Pro Bono Work

As do all attorneys, I often represent clients without charge, i.e., on a pro bono basis. Each week, I try to spend a few hours helping people who, due to personal circumstances, need legal help but cannot afford a lawyer. I usually find this to be the most rewarding part of my work week. The following pro bono cases were of a more public nature:

In the mid-1980’s, the City of Jacksonville proposed to build a regional landfill that would have been located on the Duval-St. Johns County line, near the headwaters of Durbin Creek.  The site of the landfill was eventually determined by the State Division of Administrative Hearings to be “among the most valuable wildlife habitats in the area, maybe in the Southeastern United States.”  The sanitary landfill that was proposed for this environmentally sensitive location would have been sixty feet high, and would have received 620,000 tons of garbage per year.   I opposed the landfill before the Jacksonville City Council, at the formal administrative hearing before the State Division of Administrative Hearings, in the District Court of Appeal, and before the Governor and Cabinet.  After several years of litigation, the permits were denied, and Jacksonville abandoned its plans to build the landfill on the county line.

In AES Cedar Bay, Inc., and Seminole Kraft Corporation vs. Department of Environmental Regulation, No. 88-5740 (Division of Administrative Hearings), I represented citizens concerned about the environmental impacts of the coal-fired Cedar Bay Cogeneration Plant. The project was ultimately turned over to a new, more environmentally conscious applicant, substantial modifications were made to improve air quality, and millions of dollars were allocated to wetland mitigation.  These funds were later used to acquire large conservation tracts in the Pumpkin Hill Creek basin on Jacksonville’s north side, as well as other preservation areas, that came to form part of the largest city park system in the United States.  In July 1992, the Jacksonville City Council passed a resolution commending my work (and the work of others) in this effort. 

Confronted with rapid large-scale real estate development in northeast St. Johns County, conservationists formed the Guana Area/Intracoastal Network, Inc. (GAIN), a 501(c)(3) not-for-profit corporation.  I served as the original chairman, and represented the corporation on a pro bono basis.  GAIN was instrumental in moving development back from the shores of the Guana River Marsh State Aquatic Preserve and in reducing the environmental impact of proposed developments in the area, as well as taking action to require St.

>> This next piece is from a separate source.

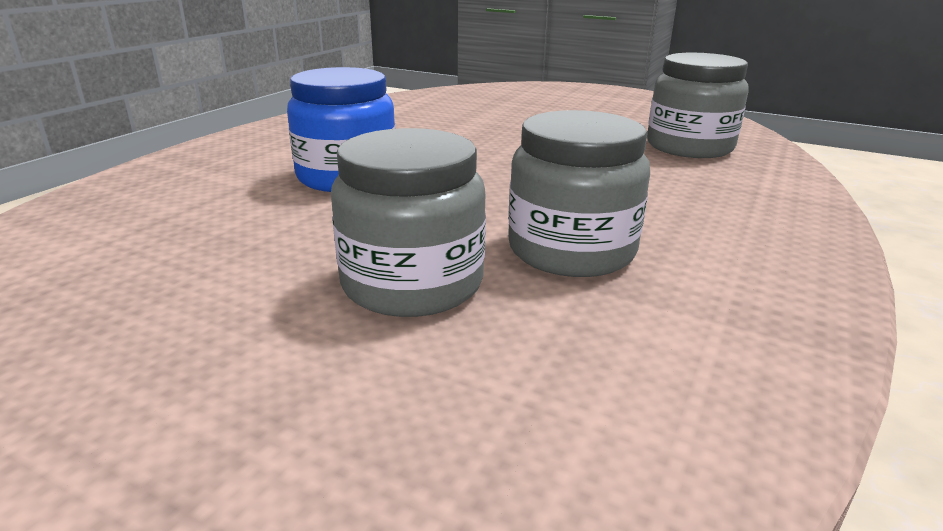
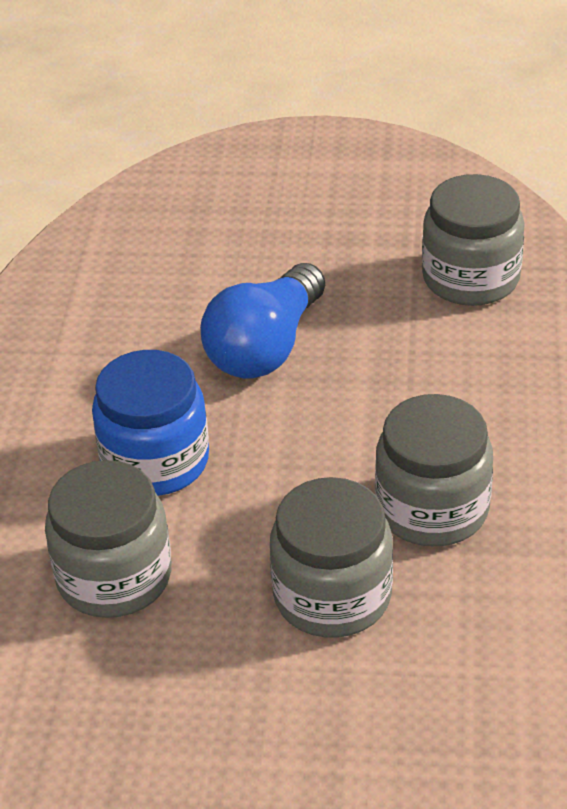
camera: 20 degrees left, 15 degrees up
none -> grey jar [45,460,171,618]
none -> blue light bulb [200,263,325,379]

Johns County to adopt Land Development Regulations that were more than ten years overdue. 

Over the years, some of our pro bono clients have included the Sheriff of St. Johns County, the State Attorney for the 7th Judicial Circuit, the Superintendent of Schools, the Republican and Democratic Parties of St. Johns County, the Chamber of Commerce, the student body and faculty of Nease High School, and various other community groups. I am particularly proud of having represented the organized plaintiff’s trial bar as amicus curiae before the United States Supreme Court in two cases in which I argued that the states should be allowed to impose significantly greater restrictions on lawyer advertising and solicitation.